Yes and this will make it simpler for everyone too. And common
error message layouts etc.
>
> mmmm, S/390 assemblerrrrr.... Always seemed much easier to me than does
> x86 assembler, for what little I know, anyhow.
How do others do packed decimal? With subroutines. None of the
free compilers use packed decimal instructions. I know Ada does
not for sure.
There is a version of gas for 390, but I don't know which
instructions it supports. I know the x86 one does not support the
packed to binary instructions.
GCC is based on the concept that everything is done in registers.
This causes problems for machines that have instructions that do
not involve registers (eg 390 MVC, CVD, AP etc; also java chips
which are stack based).

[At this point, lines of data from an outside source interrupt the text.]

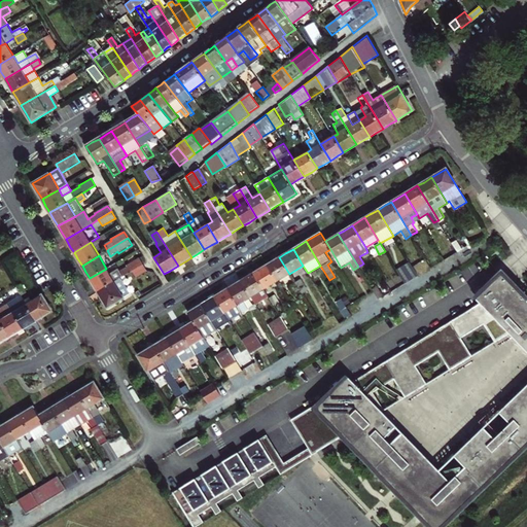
[(110,274),(106,269),(90,278),(93,284),(98,291),(119,279),(129,273),(143,265),(139,257),(127,266),(128,267),(119,272),(117,269),(110,274)]
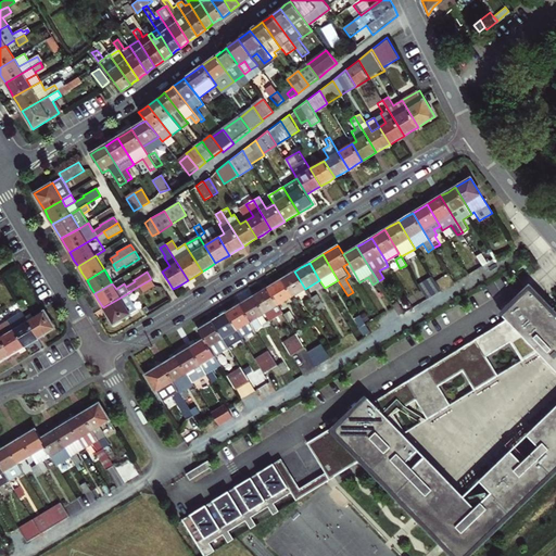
[(305,289),(294,272),(288,276),(281,280),(291,298),(305,289)]
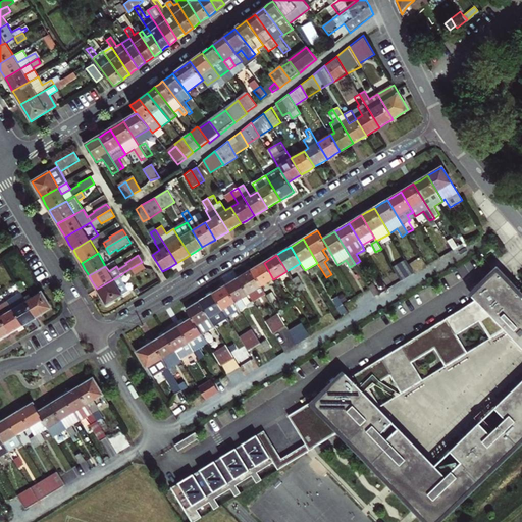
[(405,258),(392,266),(400,279),(413,271),(405,258)]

For the 390 one solution is to use inline
assembler code in some manner (gcc does this already for eg
memcpy on certain platforms - there are about 20-30 of these
'BUILTINS').
>
> Tim,
> I was kindof wondering, how many passes over the code does the parser
> do?
There is the preprocessor, which is analagous to the C
preprocessor and takes care of continuation lines, copy, replace,
removes comment-entries (like AUTHOR etc) etc. That outputs a new
text file that is pretty clean in format, it passes line numbers
through (although the main compiler ignores them at the moment).
In the compiler proper, there is not really a 'pass' concept in
the sense that older compilers used it. This was largely a way of
managing very limited memory plus tapes. My model is this:
a) Read file into memory.
b) lexical analysis and keyword detection (dependent on the
dialect selected eg pedantic will only recognize ansi standard
keywords - see cobclex.l). This outputs a linked list of tokens.
c) Parse up to procedure divison. This fills in a basic symbol
table needed for the hacks in (d). It also creates part of the
parse tree.
d) Hack tokens in procedure division to allow parsing with bison
to work (ie magic tokens to give bison some help with what's
coming up).
e) Parse procedure division, completing the parse tree. The parse
phase does as little as possible, beyond build the parse tree.
f) Build full symbol table, analyse the parse tree to check all
references are there and are valid and unique. Minimal work done
here at present.
g) Convert parse tree into something closed to the gcc TREE
concept - ie simplify the constructs into smaller units like
move, add, if from the original constructs like search, perform
etc. This phase tiny at the moment. Minimal work done here at
present.
h) Cobol specific optimization. Nonexistant at present.
i) Interface to gcc tree to optimize and output the code.
So the bottom line is that you will have access to all the parse
information at once, and there should be no issue with being
constrained by the number of passes. I hope this helps.